Conhecido como “Sininho”, Rodrigo foi detido pela Divisão Especializada de Investigações Criminais (Deic). A Polícia encontrou porções de maconha separadas em sacos e sementes da planta.
Segundo a juíza Lívia Maria de Oliveira Costa, da 2ª Vara Criminal de Santos, não foi comprovado que o material era comercializado. Ela pontuou que não foram apreendidos itens usados na venda de droga ou constatada existência de “clientes”.
O imóvel era alugado por Rodrigo. O proprietário, irmão dele, não sabia da plantação. Segundo o ex-surfista, para produzir 300 ml de óleo medicinal precisava de um quilo de flor in natura. O consumo diário seria de 10 a 15 ml, cerca de 300 ml por mês.

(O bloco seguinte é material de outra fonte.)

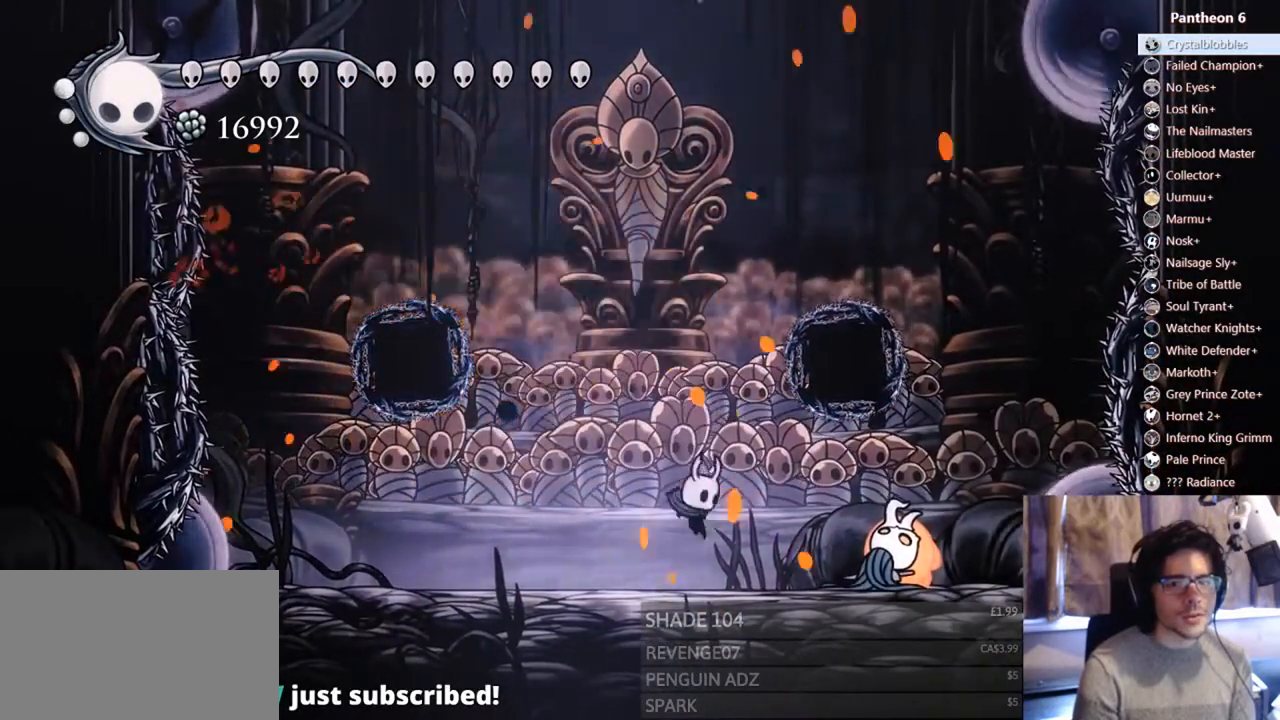
{"dt_ms": 500, "buttons": [], "left_stick": "center", "right_stick": "center", "events": [[33, "DPAD_RIGHT", "down"], [233, "DPAD_RIGHT", "up"], [367, "X", "down"], [467, "X", "up"]]}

“Não havendo outros indícios de que o cultivo se destinava à traficância, a elevada quantidade de plantas apreendidas, por si só, não é suficiente para deduzir que tinha como objetivo a comercialização”, diz trecho da decisão.
O MP recorreu afirmando que as provas comprovam que o cultivo “excede em muito os limites do uso pessoal”. O órgão destacou que o local possuía iluminação específica, timer e ventilação própria, e que não foi apreendido qualquer objeto usado na extração do produto.
O advogado Eugenio Malavasi ressaltou que nenhum objeto ligado ao tráfico foi apreendido. “A absolvição foi extremamente justa”, pontuou.
Rodrigo, de 40 anos, foi surfista profissional em competições nacionais e internacionais entre adolescência e juventude, disputando torneios nos EUA, México e Austrália desde os 13 anos.